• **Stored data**

──────────────────────────────

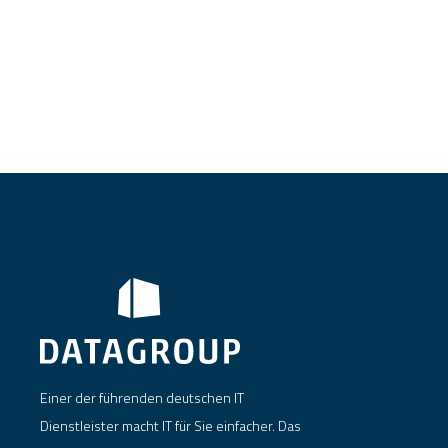
Einer der führenden deutschen IT
Dienstleister macht IT für Sie einfacher. Das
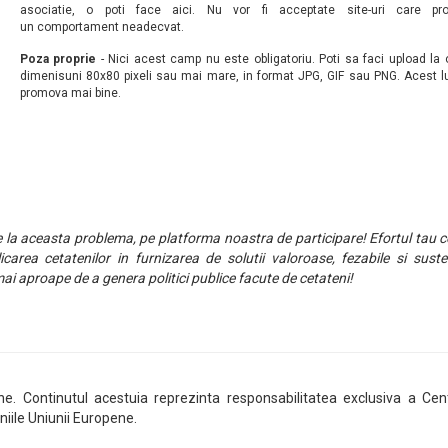
asociatie, o poti face aici. Nu vor fi acceptate site-uri care p
un comportament neadecvat.
Poza proprie
- Nici acest camp nu este obligatoriu. Poti sa faci upload la
dimenisuni 80x80 pixeli sau mai mare, in format JPG, GIF sau PNG. Acest l
promova mai bine.
ie la aceasta problema, pe platforma noastra de participare! Efortul tau c
icarea cetatenilor in furnizarea de solutii valoroase, fezabile si suste
ai aproape de a genera politici publice facute de cetateni!
ene. Continutul acestuia reprezinta responsabilitatea exclusiva a Cen
niile Uniunii Europene.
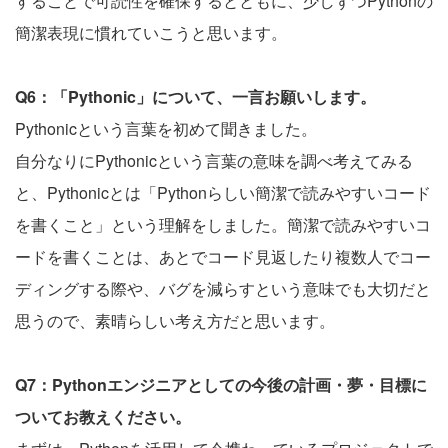
することで可読性を確保するとともに、少しずつPythonの
簡潔表現に慣れていこうと思います。
Q6：「Pythonic」について、一言お願いします。
Pythonicという言葉を初めて聞きました。
自分なりにPythonicという言葉の意味を調べ考えてみる
と、Pythonicとは「Pythonらしい簡潔で読みやすいコード
を書くこと」という理解をしました。簡潔で読みやすいコ
ードを書くことは、あとでコード見返したり複数人でコー
ディングする際や、バグを減らすという意味でも大切だと
思うので、素晴らしい考え方だと思います。
Q7：Pythonエンジニアとしての今後の計画・夢・目標に
ついてお教えください。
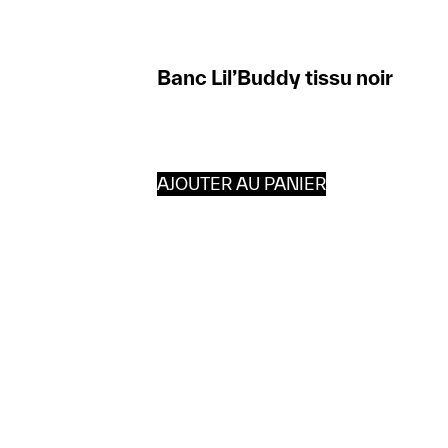
Banc Lil’Buddy tissu noir
AJOUTER AU PANIER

──────────────────────────────

• **Written task**
Treat the line with "icarea cetatenilor in" as the start and the line with "と、Pythonicとは「Pythonらしい簡潔で読みやすいコード" as the end, and return exactly that span of the data above, both ends included, without pictures.

• **Result of this task**
icarea cetatenilor in furnizarea de solutii valoroase, fezabile si suste
ai aproape de a genera politici publice facute de cetateni!
ene. Continutul acestuia reprezinta responsabilitatea exclusiva a Cen
niile Uniunii Europene.
することで可読性を確保するとともに、少しずつPythonの
簡潔表現に慣れていこうと思います。
Q6：「Pythonic」について、一言お願いします。
Pythonicという言葉を初めて聞きました。
自分なりにPythonicという言葉の意味を調べ考えてみる
と、Pythonicとは「Pythonらしい簡潔で読みやすいコード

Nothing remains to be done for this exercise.